Cada mañana, camino del trabajo, calculo si voy bien de tiempo dependiendo de a qué altura de la calle me encuentro con los habituales del lugar. Está el señor que toma café y que siempre lleva sombrero, la chavala que espera a que el chavalito que le gusta le recoja en una vespa roja para ir a la universidad y un niño que camina siempre de la mano de Dios.
No sé nada de él, pero le envidio por varios motivos: primero porque no todos tienen la suerte de caminar de la mano de alguien a plena luz del día. No lo sabe aún, pero de noche cualquiera pasea con los dedos de alguien entrelazados dando tumbos por ahí. En silencio o llorando de risa, pero de día todo cambia. Todo se vuelve más claro. A la luz del sol todo lo que se quiere ocultar se ve. El segundo, pero no menos importante, es que camina de la mano de Dios. Los años de experiencia de quien se crió en un colegio de monjas hacen que sepa que esa señora con falda por debajo de las rodillas, pelo corto y cruz a la vista, por mucho que vaya vestida de civil, giraría la cabeza al grito de “Hermana”. Por eso al llegar a casa, como un yonki de la curiosidad, me sumergí en internet y esperé en la cueva, paciente, como una morena en una piedra caletera, a ver si algo de información se asomaba por allí para iluminar mis teorías.
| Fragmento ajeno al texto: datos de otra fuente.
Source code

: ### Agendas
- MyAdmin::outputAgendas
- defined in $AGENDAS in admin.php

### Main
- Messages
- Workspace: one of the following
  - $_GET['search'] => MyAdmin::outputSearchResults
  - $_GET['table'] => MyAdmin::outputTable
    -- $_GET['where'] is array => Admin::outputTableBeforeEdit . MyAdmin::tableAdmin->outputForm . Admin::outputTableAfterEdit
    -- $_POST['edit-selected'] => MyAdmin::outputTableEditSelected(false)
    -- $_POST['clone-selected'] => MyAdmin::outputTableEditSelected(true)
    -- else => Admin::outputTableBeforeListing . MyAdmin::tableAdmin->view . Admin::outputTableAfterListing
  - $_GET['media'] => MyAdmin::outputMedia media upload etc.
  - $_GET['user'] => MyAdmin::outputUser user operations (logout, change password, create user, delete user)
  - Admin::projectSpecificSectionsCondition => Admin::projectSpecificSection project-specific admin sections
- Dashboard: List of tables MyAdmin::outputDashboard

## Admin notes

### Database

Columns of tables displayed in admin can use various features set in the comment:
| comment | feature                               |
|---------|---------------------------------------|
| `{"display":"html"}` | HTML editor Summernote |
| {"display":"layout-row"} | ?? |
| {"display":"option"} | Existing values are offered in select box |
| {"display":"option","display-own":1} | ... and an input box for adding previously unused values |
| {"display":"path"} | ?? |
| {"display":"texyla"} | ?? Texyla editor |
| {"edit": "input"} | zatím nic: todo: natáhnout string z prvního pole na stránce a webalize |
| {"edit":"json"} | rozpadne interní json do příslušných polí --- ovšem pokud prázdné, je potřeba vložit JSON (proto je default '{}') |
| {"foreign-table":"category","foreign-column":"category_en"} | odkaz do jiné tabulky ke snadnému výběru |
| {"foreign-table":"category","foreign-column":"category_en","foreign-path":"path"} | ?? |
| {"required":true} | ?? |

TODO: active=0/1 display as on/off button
Buceando en el navegador uno se encuentra con lugares como el Hogar Virgen Milagrosa o Nuevo Futuro Sevilla, asociaciones con el objetivo de proteger y acoger a niños y adolescentes en situación de desamparo social que les prive de un ambiente familiar y ayudarles así en su formación y desarrollo integral. Una casa para quienes no tienen la suerte de tener una propia. Darles una mano a la que agarrarse en la tierra y un motivo más para pensar que hay alguien que también camina con ellos desde arriba. No sé si mi amigo (porque ya es mi amigo) tiene familia o si alguien más allá que esa Hermana le protege, pero su rostro no desprende miedo ni intranquilidad, más bien sueño e impaciencia porque llegue el recreo. Y no sé si lo que más envidio de él es que tiene toda la vida por delante o la tranquilidad con la examina el mundo de camino al colegio.
Al igual que cuando uno se está sacando el carné de conducir solo ve coches de autoescuela por la calle, estos días sentía la presencia de un acompañante en todo momento. Un viejo amigo que en medio de la tempestad me mostró un rayo de luz que se asomaba por la plaza del Palillero. Algo que seguramente sea común y que ese día rozaba lo extraordinario. Una señora busca el calor del sol ayudada de su tacataca. Un flamenco cantaba para darle color a la vida, y de su boca no salía más que compás y verdad. Un quejío salado que decía “Paso las noches sin dormir, apoyado en la mesilla, pensando en ti” mientras todo seguía su curso en mis narices, como si estuviese parado en un semáforo eterno con forma de banco.
Hay días en los que queremos que Dios nos coja la mano o se nos aparezca en cualquier rincón. Comprobar que esa existencia es fruto de la idea de querer volver a encontrarse con algo o con alguien. De hacer que las cosas pasen.
De vuelta a casa pasa, por delante de mí, pasa un hombre con un infinito grabado en el brazo y me pregunto: de todos los infinitos que uno ve tatuados por ahí, ¿cuántos lo seguirán siendo? Esospensamientos se disipan en la esquina de mi calle cuando dos monjas, ambas con hábito, caminan a un paso veloz y esquivan a dos niños que corren con un balón en la mano dirección a la plazoleta. Y no sé si Dios existe y si se lo tendré que preguntar a una de ellas algún día o mejor al niño que camina de su mano.